Fifty years ago today, our nation watched in horror as a young president was gunned down while riding in a car to give a speech. John F. Kennedy was an athlete and a sports fan.
In the hours to come, dozens of college football teams across the country faced a decision: cancel their games or play them. If such a tragedy happened today, it’s unlikely any of them would take the field. In 1963, however, there was little outside pressure one way or another. The decision rested in the hands of athletic directors and school presidents.
Seventeen games were played. 44 were not.
Just two of the games scheduled to be played in the eastern part of the country took place: Rutgers vs. Columbia and Maryland vs. Virginia. The Oklahoma-Nebraska rivalry went on as scheduled. Programs from postponed games like Princeton-Dartmouth and Kansas-Missouri had already been printed and carried the November 23, 1963 date.
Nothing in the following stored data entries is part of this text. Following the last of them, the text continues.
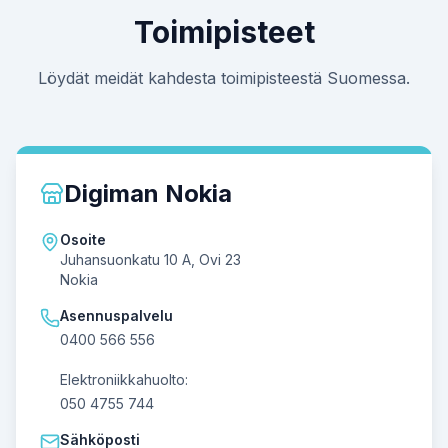
Toimipisteet
Löydät meidät kahdesta toimipisteestä Suomessa.
Digiman Nokia
Osoite
Juhansuonkatu 10 A, Ovi 23
Nokia
Asennuspalvelu
0400 566 556
Elektroniikkahuolto:
050 4755 744
Sähköposti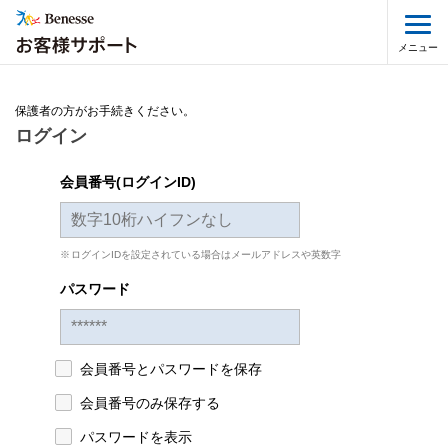
メニュー
保護者の方がお手続きください。
ログイン
会員番号(ログインID)
ログインIDを設定されている場合はメールアドレスや英数字
パスワード
会員番号とパスワードを保存
会員番号のみ保存する
パスワードを表示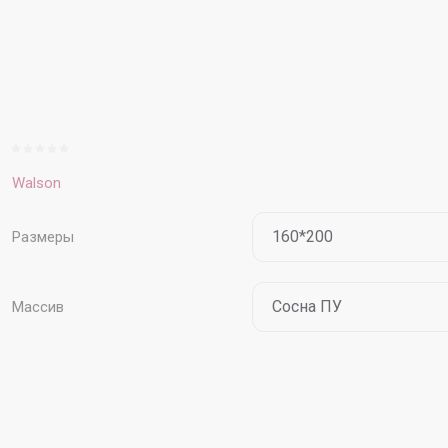
Walson
Размеры
Массив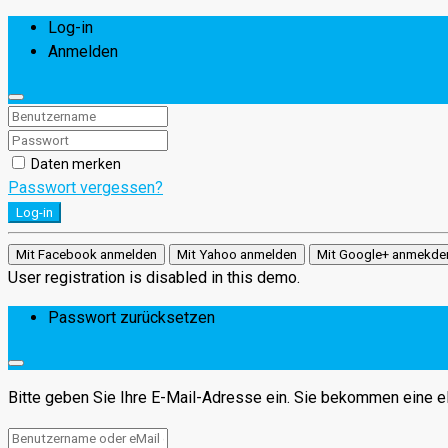
Log-in
Anmelden
Daten merken
Passwort vergessen?
Log-in
Mit Facebook anmelden
Mit Yahoo anmelden
Mit Google+ anmekde
User registration is disabled in this demo.
Passwort zurücksetzen
Bitte geben Sie Ihre E-Mail-Adresse ein. Sie bekommen eine eM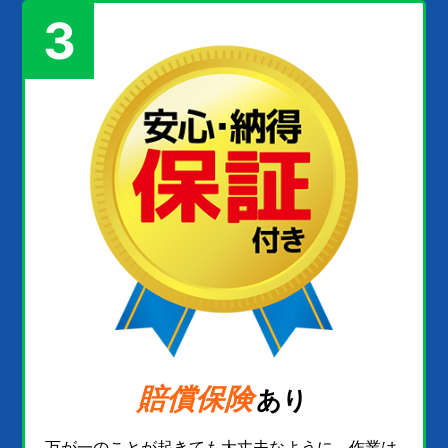
3
賠償保険
あり
万が一のことが起きても大丈夫なように、作業は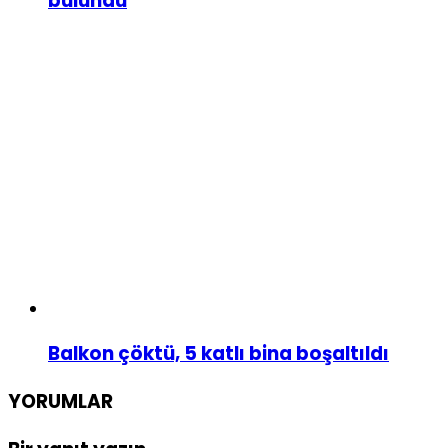
bulundu
Balkon çöktü, 5 katlı bina boşaltıldı
YORUMLAR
Today, programs from all of the games scheduled for that weekend are highly sought after by collectors of college football memorabilia. Only a few are currently on eBay, all priced at about five times what a normal program might sell for.
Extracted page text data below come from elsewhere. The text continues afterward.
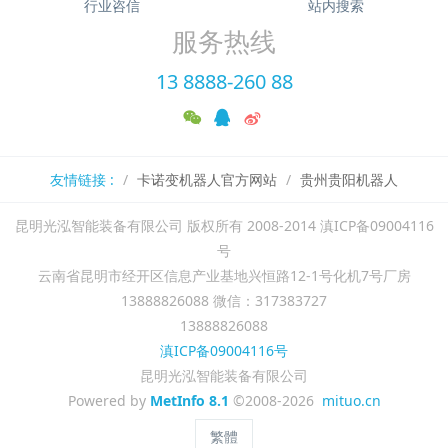
行业咨信
站内搜索
服务热线
13 8888-260 88
友情链接 :
卡诺变机器人官方网站
贵州贵阳机器人
昆明光泓智能装备有限公司 版权所有 2008-2014 滇ICP备09004116
号
云南省昆明市经开区信息产业基地兴恒路12-1号化机7号厂房
13888826088 微信：317383727
13888826088
滇ICP备09004116号
昆明光泓智能装备有限公司
Powered by
MetInfo 8.1
©2008-2026
mituo.cn
繁體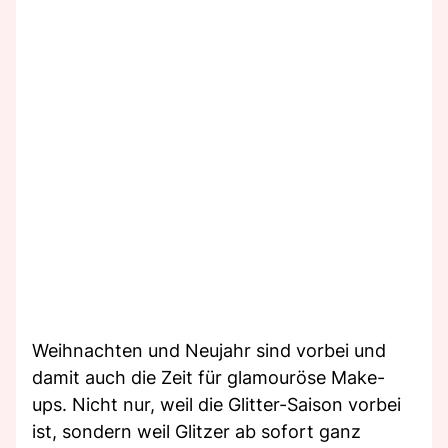
Weihnachten und Neujahr sind vorbei und
damit auch die Zeit für glamouröse Make-
ups. Nicht nur, weil die Glitter-Saison vorbei
ist, sondern weil Glitzer ab sofort ganz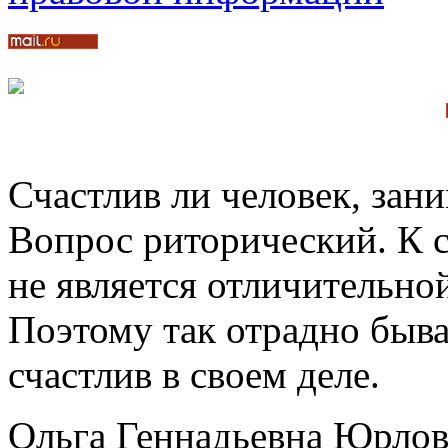
Счастлив ли человек, за
Вопрос риторический. К 
не является отличительно
Поэтому так отрадно бывае
счастлив в своем деле.
Ольга Геннадьевна Юрлов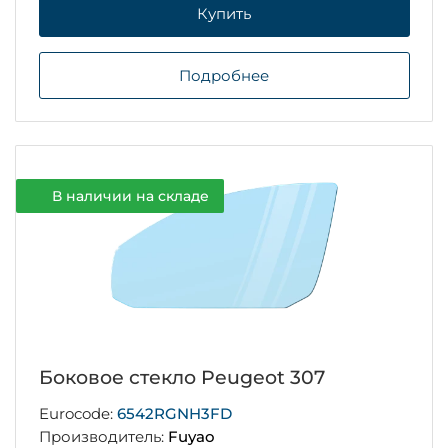
Купить
Подробнее
В наличии на складе
Боковое стекло Peugeot 307
Eurocode:
6542RGNH3FD
Производитель:
Fuyao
The NFL was in the middle of its season and commissioner Pete Rozelle made a decision he would later regret. Rozelle decided the league would go forward with plans to play its regular Sunday schedule.
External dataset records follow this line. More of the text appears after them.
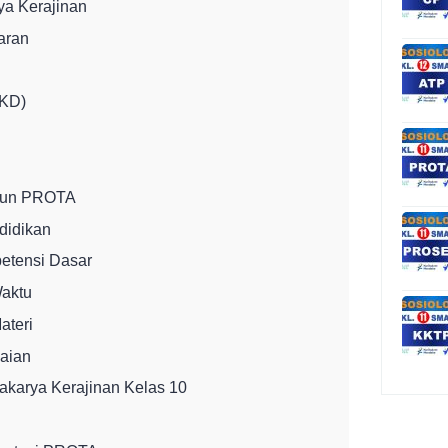
a Kerajinan
jaran
(KD)
sun PROTA
didikan
petensi Dasar
aktu
ateri
aian
akarya Kerajinan Kelas 10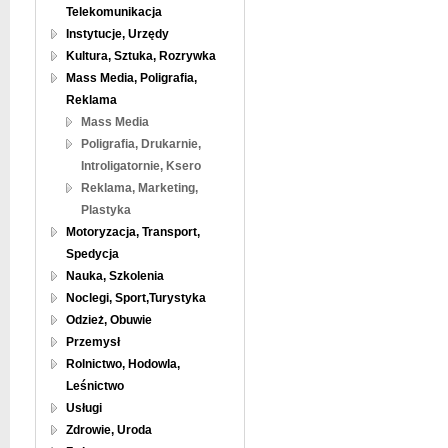
Telekomunikacja
Instytucje, Urzędy
Kultura, Sztuka, Rozrywka
Mass Media, Poligrafia,
Reklama
Mass Media
Poligrafia, Drukarnie,
Introligatornie, Ksero
Reklama, Marketing,
Plastyka
Motoryzacja, Transport,
Spedycja
Nauka, Szkolenia
Noclegi, Sport,Turystyka
Odzież, Obuwie
Przemysł
Rolnictwo, Hodowla,
Leśnictwo
Usługi
Zdrowie, Uroda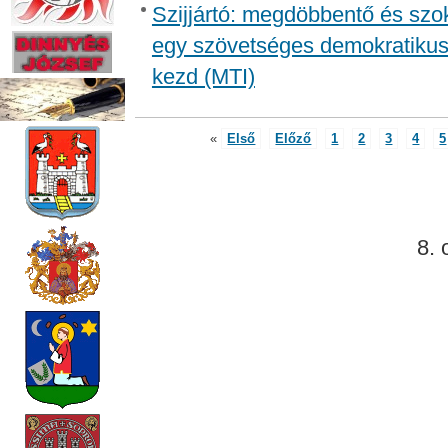
Szijjártó: megdöbbentő és szo
egy szövetséges demokratikus
kezd (MTI)
«
Első
Előző
1
2
3
4
5
8. 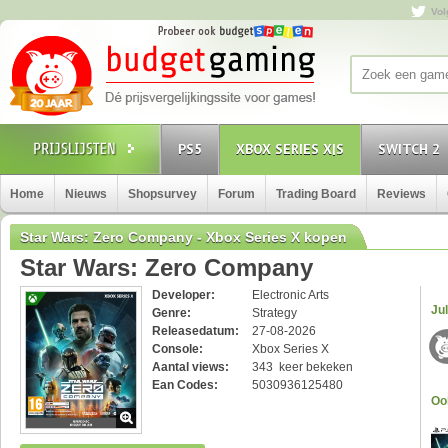
Vol
PS5
XBOX SERIES X|S
SWITCH 2
Home
Nieuws
Shopsurvey
Forum
Trading Board
Reviews
Star Wars: Zero Company - Xbox Series X kopen
Star Wars: Zero Company
Developer:
Electronic Arts
Jul
Genre:
Strategy
Releasedatum:
27-08-2026
Console:
Xbox Series X
Aantal views:
343 keer bekeken
Ean Codes:
5030936125480
Oo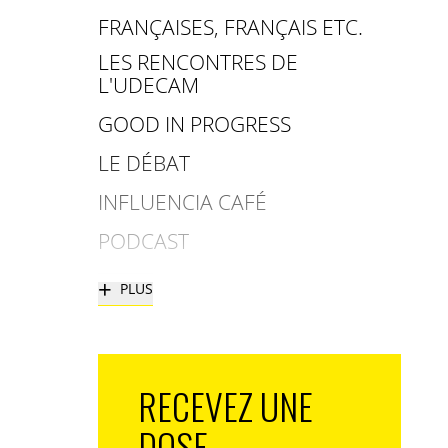
FRANÇAISES, FRANÇAIS ETC.
LES RENCONTRES DE
L'UDECAM
GOOD IN PROGRESS
LE DÉBAT
INFLUENCIA CAFÉ
PODCAST
+
PLUS
RECEVEZ UNE
DOSE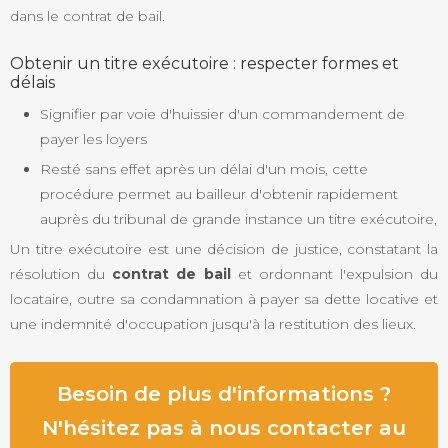
dans le contrat de bail.
Obtenir un titre exécutoire : respecter formes et
délais
Signifier par voie d'huissier d'un commandement de
payer les loyers
Resté sans effet après un délai d'un mois, cette
procédure permet au bailleur d'obtenir rapidement
auprès du tribunal de grande instance un titre exécutoire,
Un titre exécutoire est une décision de justice, constatant la
résolution du
contrat de bail
et ordonnant l'expulsion du
locataire, outre sa condamnation à payer sa dette locative et
une indemnité d'occupation jusqu'à la restitution des lieux.
Besoin de plus d'informations ?
N'hésitez pas à nous contacter au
“We’re going to play the damn game,” Packers’ coach Vince Lombardi told his players. Two years before, Lombardi had called in a favor to Kennedy to let Paul Hornung out of an Army commitment so he could play in the league championship game against the Giants. “Paul Hornung isn’t going to win the war on Sunday, but the football fans of this country deserve the two best teams on the field that day,” Kennedy is quoted as saying.
The day after the assassination, the Dallas Cowboys left for Cleveland where ‘Ray Renfro Day’ was postponed but the game went on. On the public address system, the Cowboys were never referred to by their city name on the orders of Browns’ owner Art Modell. Players were told to keep a low profile and many said fans heckled them just for representing the city where the President had been shot.
Programs from that weekend, including the one at Municipal Stadium involving the Browns and Cowboys, are also coveted.
The young American Football League opted to postpone its games.